The dangers of synthetic cannabinoids are clear. A study published this month in Pediatrics documented more than 4,000 US hospital cases in which teens who used K2 and other drugs required emergency intervention for symptoms such as a dangerously rapid heart rate. But medical researchers warn that the march toward nationwide criminalization that started with a 2010 Kansas law banning three synthetic cannabinoids has already begun to stifle research on the chemicals, which are known to stimulate appetite and ameliorate nausea and pain. “It would be a disaster if they criminalized all synthetic cannabinoids,” says pharmacologist Nathan Lents at the City University of New York. “We already have to jump through hoops to do our research. These substances clearly have untapped potential as therapies.”

Therapeutic benefits aside, momentum is growing for broad criminalization not only among states but at the federal level. A US Senate bill introduced last March by Charles Schumer, a Democrat from New York, would criminalize all synthetic cannabinoids nationwide. “That would be so traumatic,” explains Lents, “because that law classifies all cannabinoids as schedule 1 drugs.” A ‘schedule 1’ drug has no known medical use, and so is very tightly controlled by the federal government. A researcher conducting experiments with any schedule 1 substance must submit protocols signed by the president of his university to the US Drug Enforcement Agency in order to obtain small amounts of the chemical, which then must be kept locked in a safe when not in use, and must fill out mountains of paperwork accounting for the chemical’s use in experiments.
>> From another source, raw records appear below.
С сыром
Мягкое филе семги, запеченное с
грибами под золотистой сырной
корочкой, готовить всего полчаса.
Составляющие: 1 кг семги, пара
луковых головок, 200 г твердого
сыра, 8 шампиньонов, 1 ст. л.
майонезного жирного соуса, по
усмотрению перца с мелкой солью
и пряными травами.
Lents says requiring researchers to jump through such hoops chokes research and draws already spare funding away from cannabinoid labs. “There’s already not a lot of political will because these substances are seen as somehow morally reprehensible. A schedule 1 designation would make it even harder to study them.”
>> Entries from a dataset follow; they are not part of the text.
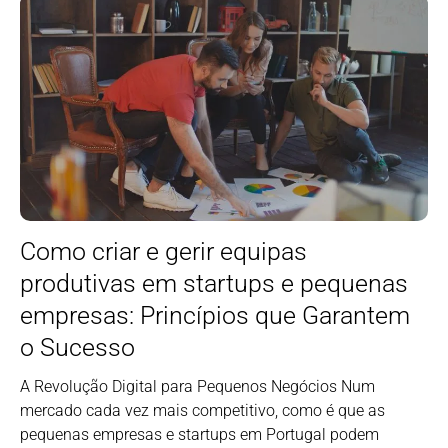
Como criar e gerir equipas
produtivas em startups e pequenas
empresas: Princípios que Garantem
o Sucesso
A Revolução Digital para Pequenos Negócios Num
mercado cada vez mais competitivo, como é que as
pequenas empresas e startups em Portugal podem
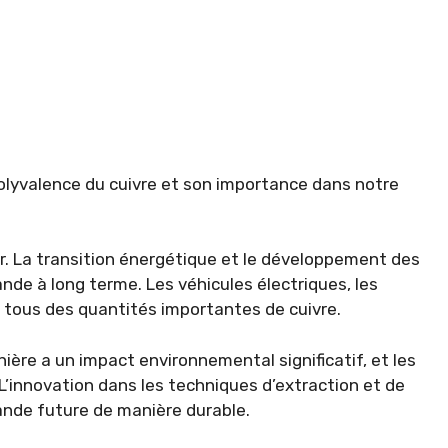
olyvalence du cuivre et son importance dans notre
r. La transition énergétique et le développement des
nde à long terme. Les véhicules électriques, les
 tous des quantités importantes de cuivre.
nière a un impact environnemental significatif, et les
L’innovation dans les techniques d’extraction et de
ande future de manière durable.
However, some experts say time-consuming bureaucratic safeguards are a reasonable price to pay for protecting citizens from drugs like K2. “These are toxic substances,” says Jeffery Moran, the branch chief at the Arkansas Department of Health’s public health laboratory in Little Rock and the author of a recent commentary in Nature Medicine on the subject. “Yes, there’s added time and cost, but in pharmacology research groups that work on controlled substances, the protocols should already be in place.” Moran points out that the federal government already went ahead and classified three synthetic cannabinoid chemicals as schedule 1 in March of last year.  “The federal regulations started more than a year ago, but I haven’t seen the rate of publications on these substances slow down one bit,” he says.

But while primary research may still be going strong, cannabinoid drug development in the US does not seem to be delivering. The two synthetic cannabinoid therapies currently approved by the country’s Food and Drug Administration (FDA) are the more than 25-year-old THC analogs Cesamet, marketed by Valeant Pharmaceuticals of Canada, and Belgian Solvay’s drug Marinol. A third cannabinoid therapy, a muscle-calming inhaler for people with multiple sclerosis made by British GW Pharma, is in phase 3 clinical trials in the US.

According to the FDA’s records, no US company has filed an application for a new synthetic cannabinoid in the past decade. It is not for lack of a market, says Lents. “There is still a large unmet medical need among people with wasting diseases,” such as anorexia, cancer and AIDS, he says, and synthetic cannabinoids are the only chemicals known to both decrease nausea and stimulate the appetite. “A blanket ban will just slow down medical research further,” he says.